- **Required action**
Can you copy word for word the passage of the thermal comfort paper announcement that begins at "New paper: Thermal" and stops after "be accessed here."?

- **Text under study**
────────────────────

New paper: Thermal comfort in sight

Building and Environment publishes our work on thermal affordance and its visual assessment for sustainable streetscape design.

We are glad to share our new paper:

Yang S, Chong A, Liu P, Biljecki F (2025): Thermal comfort in sight: Thermal affordance and its visual assessment for sustainable streetscape design. Building and Environment, 271: 112569. 10.1016/j.buildenv.2025.112569 PDF

This research was led by Sijie Yang. Congratulations on his first PhD journal publication! 🙌 👏

The code and dataset have been released openly at GitHub. The computed VATA data for thermal affordance in Singapore can be accessed here.

The paper is available freely until 2025-03-15.

Highlights

  • Introducing thermal affordance, linking built environments to thermal comfort.
  • Developing a framework (VATA) to assess thermal affordance using street view images.
  • Applying SVI and human visual assessment data for two-stage VATA modelling.
  • VATA modelling performance is validated by in-field thermal comfort investigation.

────────────────────

- **Extracted material**
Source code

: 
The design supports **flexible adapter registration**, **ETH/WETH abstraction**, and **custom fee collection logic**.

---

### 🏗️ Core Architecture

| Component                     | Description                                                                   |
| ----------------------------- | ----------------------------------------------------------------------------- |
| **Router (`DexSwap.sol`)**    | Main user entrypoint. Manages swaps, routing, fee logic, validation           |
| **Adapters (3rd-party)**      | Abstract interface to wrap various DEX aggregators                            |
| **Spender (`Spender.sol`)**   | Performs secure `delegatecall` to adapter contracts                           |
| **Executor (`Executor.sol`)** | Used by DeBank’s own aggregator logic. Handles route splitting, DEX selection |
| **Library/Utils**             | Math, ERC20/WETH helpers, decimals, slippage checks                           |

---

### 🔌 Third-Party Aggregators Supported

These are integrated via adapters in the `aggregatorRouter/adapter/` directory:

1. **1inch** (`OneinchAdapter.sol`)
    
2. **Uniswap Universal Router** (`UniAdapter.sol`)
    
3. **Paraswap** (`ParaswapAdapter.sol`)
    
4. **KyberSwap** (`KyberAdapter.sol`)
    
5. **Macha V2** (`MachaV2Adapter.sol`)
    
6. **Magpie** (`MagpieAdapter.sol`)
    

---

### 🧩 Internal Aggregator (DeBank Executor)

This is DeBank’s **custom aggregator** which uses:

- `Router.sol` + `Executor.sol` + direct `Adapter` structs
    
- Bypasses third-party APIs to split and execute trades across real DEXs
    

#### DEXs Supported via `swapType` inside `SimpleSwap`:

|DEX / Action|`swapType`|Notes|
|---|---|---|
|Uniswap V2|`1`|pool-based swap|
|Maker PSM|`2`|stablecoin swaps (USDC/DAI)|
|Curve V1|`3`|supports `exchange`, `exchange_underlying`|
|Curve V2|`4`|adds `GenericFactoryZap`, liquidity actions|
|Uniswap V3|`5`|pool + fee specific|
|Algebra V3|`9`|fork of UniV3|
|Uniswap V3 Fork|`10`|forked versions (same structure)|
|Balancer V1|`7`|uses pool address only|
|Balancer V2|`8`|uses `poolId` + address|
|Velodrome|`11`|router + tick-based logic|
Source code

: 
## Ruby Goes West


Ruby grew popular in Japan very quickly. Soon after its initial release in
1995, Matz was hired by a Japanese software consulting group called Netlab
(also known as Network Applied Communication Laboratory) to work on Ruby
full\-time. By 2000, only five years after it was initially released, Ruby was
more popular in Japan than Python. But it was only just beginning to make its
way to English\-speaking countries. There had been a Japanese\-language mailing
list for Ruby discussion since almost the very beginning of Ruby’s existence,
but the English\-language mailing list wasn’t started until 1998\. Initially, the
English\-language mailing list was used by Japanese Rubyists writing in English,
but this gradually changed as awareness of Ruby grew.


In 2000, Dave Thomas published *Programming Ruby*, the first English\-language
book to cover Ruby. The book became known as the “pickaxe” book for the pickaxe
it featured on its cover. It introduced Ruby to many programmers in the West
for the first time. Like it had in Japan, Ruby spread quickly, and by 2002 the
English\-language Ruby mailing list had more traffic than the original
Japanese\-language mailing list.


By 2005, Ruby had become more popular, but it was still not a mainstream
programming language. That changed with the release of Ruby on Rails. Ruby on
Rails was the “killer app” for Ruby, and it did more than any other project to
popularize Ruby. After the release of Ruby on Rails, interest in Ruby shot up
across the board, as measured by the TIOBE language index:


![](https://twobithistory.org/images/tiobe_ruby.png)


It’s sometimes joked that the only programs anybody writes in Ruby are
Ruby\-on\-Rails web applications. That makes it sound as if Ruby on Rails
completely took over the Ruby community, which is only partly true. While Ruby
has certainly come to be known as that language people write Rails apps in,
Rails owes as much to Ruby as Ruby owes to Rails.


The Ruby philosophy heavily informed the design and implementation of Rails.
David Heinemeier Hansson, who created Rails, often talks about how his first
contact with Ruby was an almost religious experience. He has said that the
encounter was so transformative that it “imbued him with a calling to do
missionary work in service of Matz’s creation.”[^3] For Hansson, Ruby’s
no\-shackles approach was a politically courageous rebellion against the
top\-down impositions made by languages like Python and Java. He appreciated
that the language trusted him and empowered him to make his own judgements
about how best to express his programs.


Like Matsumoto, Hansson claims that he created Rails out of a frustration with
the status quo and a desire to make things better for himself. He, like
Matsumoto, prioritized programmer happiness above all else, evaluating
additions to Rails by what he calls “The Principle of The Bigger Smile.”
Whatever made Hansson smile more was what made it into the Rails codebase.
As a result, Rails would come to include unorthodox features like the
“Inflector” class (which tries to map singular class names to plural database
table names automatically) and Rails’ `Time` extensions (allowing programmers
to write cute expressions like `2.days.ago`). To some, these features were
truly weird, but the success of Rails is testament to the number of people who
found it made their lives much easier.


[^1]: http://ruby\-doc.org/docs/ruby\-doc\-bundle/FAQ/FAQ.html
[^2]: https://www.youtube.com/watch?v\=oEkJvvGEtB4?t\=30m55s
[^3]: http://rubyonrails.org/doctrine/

────────────────────

- **Answer section**
New paper: Thermal comfort in sight

Building and Environment publishes our work on thermal affordance and its visual assessment for sustainable streetscape design.

We are glad to share our new paper:

Yang S, Chong A, Liu P, Biljecki F (2025): Thermal comfort in sight: Thermal affordance and its visual assessment for sustainable streetscape design. Building and Environment, 271: 112569. 10.1016/j.buildenv.2025.112569 PDF

This research was led by Sijie Yang. Congratulations on his first PhD journal publication! 🙌 👏

The code and dataset have been released openly at GitHub. The computed VATA data for thermal affordance in Singapore can be accessed here.